Last week’s Sedra established the civil justice system. Parashat Mishpatim is comprised of an array of laws dealing with issues of interpersonal relationships and transactions designed to maintain order in society and guide us though moral decisions, as we try to be good and honest people.
This week our focus turns towards a much more spiritual aspect of our religious practice, that helps us move towards developing a closer relationship with God. He commands the Jewish People to build a temple where Hashem’s presence would rest; a sanctuary to serve as a centre of our spiritual worship. Our Temple would be the focal point of our nation, and help unify us in our beliefs and practices. Jewish People would travel from the corners of the world to be inspired and stand together in a testimony of faith. We know, that even today, when we are missing this vital element of our heritage, the only remnant of the Temple, the Kotel still has a magical effect on us.
Moshe tells the Jewish People that in order to build this Temple they would have to contribute some of their worth and for the first time in history we have the now very familiar fundraising appeal. In the name of God, Moshe commands them to take some of their own valuables and give it to a central cause in order to collect enough to create the magnificent structure. But interestingly, the verse says “Speak to the Children of Israel and let them take for me a portion…” Surely it would have made more sense to tell them to ‘give me a portion’?
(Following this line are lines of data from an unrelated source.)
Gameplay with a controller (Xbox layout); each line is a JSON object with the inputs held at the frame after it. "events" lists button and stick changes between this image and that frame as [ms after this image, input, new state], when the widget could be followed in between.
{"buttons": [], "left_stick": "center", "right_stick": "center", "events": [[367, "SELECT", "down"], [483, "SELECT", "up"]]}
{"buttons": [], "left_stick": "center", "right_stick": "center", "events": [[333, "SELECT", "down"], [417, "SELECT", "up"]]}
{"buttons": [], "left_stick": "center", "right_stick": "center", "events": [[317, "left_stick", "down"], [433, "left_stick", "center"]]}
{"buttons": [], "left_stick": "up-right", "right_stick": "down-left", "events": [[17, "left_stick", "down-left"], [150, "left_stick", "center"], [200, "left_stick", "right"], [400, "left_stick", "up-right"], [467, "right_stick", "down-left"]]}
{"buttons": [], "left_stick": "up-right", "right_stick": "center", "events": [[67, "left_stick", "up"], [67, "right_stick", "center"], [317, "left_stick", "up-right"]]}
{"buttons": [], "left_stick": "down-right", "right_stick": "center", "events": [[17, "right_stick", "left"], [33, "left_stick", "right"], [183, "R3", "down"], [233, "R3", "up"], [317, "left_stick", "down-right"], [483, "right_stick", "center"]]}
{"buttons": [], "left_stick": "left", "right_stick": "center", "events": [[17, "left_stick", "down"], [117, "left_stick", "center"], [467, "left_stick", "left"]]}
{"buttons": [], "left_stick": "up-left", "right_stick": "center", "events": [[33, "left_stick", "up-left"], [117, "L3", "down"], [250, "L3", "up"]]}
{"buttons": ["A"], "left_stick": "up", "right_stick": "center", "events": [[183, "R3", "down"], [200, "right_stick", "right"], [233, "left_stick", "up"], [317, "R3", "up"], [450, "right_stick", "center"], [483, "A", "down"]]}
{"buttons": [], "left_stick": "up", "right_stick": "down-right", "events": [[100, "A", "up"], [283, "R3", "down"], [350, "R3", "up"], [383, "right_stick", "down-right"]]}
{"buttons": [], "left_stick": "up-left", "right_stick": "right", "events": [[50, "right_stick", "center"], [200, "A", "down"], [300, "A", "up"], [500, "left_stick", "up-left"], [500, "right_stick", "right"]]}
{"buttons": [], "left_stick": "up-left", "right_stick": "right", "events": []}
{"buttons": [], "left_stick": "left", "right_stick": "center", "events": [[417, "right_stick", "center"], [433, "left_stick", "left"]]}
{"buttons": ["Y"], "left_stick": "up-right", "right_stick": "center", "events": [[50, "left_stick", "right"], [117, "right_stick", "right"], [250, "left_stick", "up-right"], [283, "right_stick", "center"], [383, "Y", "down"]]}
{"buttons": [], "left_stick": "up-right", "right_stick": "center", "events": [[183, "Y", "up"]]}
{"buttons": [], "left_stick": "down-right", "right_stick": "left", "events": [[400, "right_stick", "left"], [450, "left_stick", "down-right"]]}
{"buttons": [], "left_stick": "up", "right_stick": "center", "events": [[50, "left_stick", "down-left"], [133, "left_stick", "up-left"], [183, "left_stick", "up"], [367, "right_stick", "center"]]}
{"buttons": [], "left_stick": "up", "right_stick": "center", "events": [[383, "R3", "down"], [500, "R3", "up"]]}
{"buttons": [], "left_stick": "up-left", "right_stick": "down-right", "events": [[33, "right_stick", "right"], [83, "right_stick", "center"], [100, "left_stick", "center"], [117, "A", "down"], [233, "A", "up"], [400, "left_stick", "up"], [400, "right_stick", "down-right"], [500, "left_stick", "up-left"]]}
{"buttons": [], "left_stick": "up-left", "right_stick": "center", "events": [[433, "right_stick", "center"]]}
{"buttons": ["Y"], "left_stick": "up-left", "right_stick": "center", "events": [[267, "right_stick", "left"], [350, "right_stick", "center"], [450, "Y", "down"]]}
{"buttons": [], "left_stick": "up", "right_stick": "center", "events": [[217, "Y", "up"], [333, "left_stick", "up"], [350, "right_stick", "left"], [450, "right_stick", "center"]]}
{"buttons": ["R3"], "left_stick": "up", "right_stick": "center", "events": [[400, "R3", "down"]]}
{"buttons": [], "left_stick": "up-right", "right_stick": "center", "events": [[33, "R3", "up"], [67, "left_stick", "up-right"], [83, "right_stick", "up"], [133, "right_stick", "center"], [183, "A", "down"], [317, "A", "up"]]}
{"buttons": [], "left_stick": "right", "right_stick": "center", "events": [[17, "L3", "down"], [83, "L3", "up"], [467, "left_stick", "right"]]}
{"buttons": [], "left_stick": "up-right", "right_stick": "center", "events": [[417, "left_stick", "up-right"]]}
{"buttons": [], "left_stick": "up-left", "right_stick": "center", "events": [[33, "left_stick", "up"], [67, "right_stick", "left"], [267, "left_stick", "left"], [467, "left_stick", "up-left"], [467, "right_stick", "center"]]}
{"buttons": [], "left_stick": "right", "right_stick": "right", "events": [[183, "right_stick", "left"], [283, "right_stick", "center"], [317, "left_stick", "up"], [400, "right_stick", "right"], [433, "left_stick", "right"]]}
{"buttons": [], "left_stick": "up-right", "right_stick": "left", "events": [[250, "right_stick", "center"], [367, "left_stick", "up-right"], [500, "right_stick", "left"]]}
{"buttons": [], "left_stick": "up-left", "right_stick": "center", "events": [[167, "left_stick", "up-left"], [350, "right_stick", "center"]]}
From this we learn an important lesson about the nature of giving. Just as investing in the building of the Temple allowed the Jewish People to reap its benefits for generations, so too, we are rewarded when we give from our hearts by the emotions of gratification and the growth and development of our character. The Sedra describes this in the context of our relationship with God but this can be applied in all our relationships and all our endeavours.
We know that with anything we try to achieve it takes effort and practice. Whether that be working for exams or climbing Mount Everest, everything we do that has real value requires effort from our part. This might be a simple lesson or obvious to some, but the Torah specifically highlights this in context of how we build our relationship with God. It takes effort and time but when we give to it, we can see that we get so much from it.
God wants us to come close to Him, to seek Him out and to bring Him into our life that is our challenge. But we can see that whatever we put into this relationship will be returned to us many times over. Giving feels more like taking, for what ultimately we get out of it – an eternal bond with our creator – is greater than life itself.